Top of Extracted records
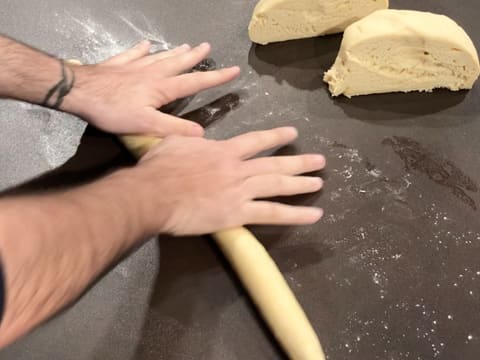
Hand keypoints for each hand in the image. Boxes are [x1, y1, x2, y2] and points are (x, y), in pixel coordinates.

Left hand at [62, 41, 239, 136]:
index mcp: (162, 88)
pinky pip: (133, 54)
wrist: (79, 91)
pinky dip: (142, 49)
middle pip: (178, 63)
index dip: (216, 78)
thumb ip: (173, 129)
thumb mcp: (146, 125)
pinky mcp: (117, 65)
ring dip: (174, 52)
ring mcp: (134, 66)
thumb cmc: (113, 110)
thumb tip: (201, 133)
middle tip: (207, 47)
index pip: (195, 82)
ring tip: (186, 46)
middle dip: (195, 57)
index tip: (233, 70)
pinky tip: (147, 44)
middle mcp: (152, 73)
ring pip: (160, 57)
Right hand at [129, 127, 325, 235]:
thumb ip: (191, 139)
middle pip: (274, 164)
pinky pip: (271, 214)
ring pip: (277, 186)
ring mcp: (239, 191)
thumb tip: (197, 137)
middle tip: (319, 161)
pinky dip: (294, 215)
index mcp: (223, 151)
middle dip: (299, 162)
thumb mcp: (174, 142)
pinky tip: (313, 216)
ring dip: (301, 183)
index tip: (292, 134)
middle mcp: (237, 169)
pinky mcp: (237, 213)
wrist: (153, 193)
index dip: (276, 137)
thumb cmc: (158, 168)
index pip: (256, 141)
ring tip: (319, 183)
Bottom of Extracted records
Required work: Write out, exactly as they appear, the lines from the one containing "ring mcp: (239, 191)" through the last line of the records above, both included, and nothing more.

Expected output:
ring mcp: (239, 191)
thumb tip: (197, 137)
middle tip: (319, 161)
pinky dip: (294, 215)
index mcp: (223, 151)
middle dip: (299, 162)
thumb mcp: (174, 142)
pinky tip: (313, 216)
ring dip: (301, 183)
index tip: (292, 134)
middle mcp: (237, 169)
pinky mcp: (237, 213)
wrist: (153, 193)
index dip: (276, 137)
thumb cmc: (158, 168)
index pip: (256, 141)
ring tip: (319, 183)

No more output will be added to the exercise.